SHORT PROBLEM:
Decide whether each statement below agrees with the arbitration petition text, and back each yes or no with the deciding words from the text, quoted exactly. 1. The Work Contract between the Petitioner and the Respondent was entered into on 16.10.2020. 2. The Respondent answered the Petitioner's notice of 22.02.2024. 3. Counsel for the Respondent argues that Clause 51 has three parts.

TEXT:
JYOTI SINGH, J. (ORAL)

1. This petition is filed by the Petitioner under Section 11(6) of the Arbitration and Conciliation Act, 1996 ('1996 Act') for appointment of a Sole Arbitrator.

2. Petitioner and Respondent entered into a Work Contract on 16.10.2020 for construction of Nallah Protection Works at Bridge (Br.)-85 and 87 Sangaldan. The contract contains clause 51 for settlement of disputes and invoking the same, Petitioner sent a notice on 22.02.2024 proposing the name of its nominee Arbitrator and calling upon the Respondent to nominate its nominee Arbitrator but there was no response.

3. Reply is filed on behalf of the Respondent, in which preliminary objection is taken to the maintainability of this petition on the ground that this Court lacks territorial jurisdiction to entertain this petition. Relying on the reply, counsel for the Respondent argues that Clause 51 is in two parts. The first part is in nature of exclusive jurisdiction clause providing that any

party may refer a dispute to the Courts at Mumbai for appointment of three Arbitrators, one by each party and the third by the two appointed Arbitrators. The second part deals with the seat of arbitration being at Mumbai and Delhi, alternatively. A holistic reading of the clause indicates that jurisdiction for appointment of the Arbitral Tribunal has been conferred on the Courts at Mumbai and therefore a petition under Section 11(6) of the 1996 Act seeking appointment of the Arbitral Tribunal can only be filed before the competent Court in Mumbai irrespective of the seat of arbitration being at Mumbai and Delhi alternatively and in support of this plea, reliance is placed on the judgment of this Court in Cars24 Services Pvt. Ltd. v. Cyber Approach Workspace LLP, 2020 SCC OnLine Del 1720.

DATA SHOWN:
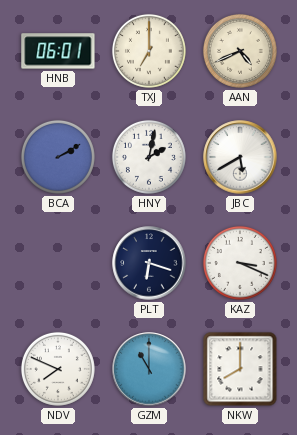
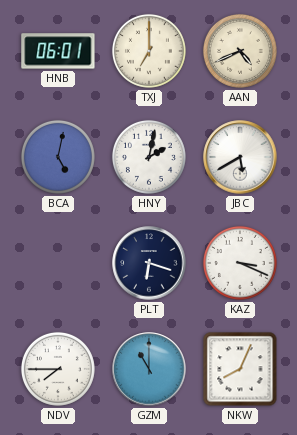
BCA: 2:10 -> 5:02
NDV: 7:49 -> 7:45
NKW: 8:00 -> 8:04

EXPECTED OUTPUT:
1. Yes: "Petitioner and Respondent entered into a Work Contract on 16.10.2020"
2. No: "but there was no response"
3. No: "counsel for the Respondent argues that Clause 51 is in two parts"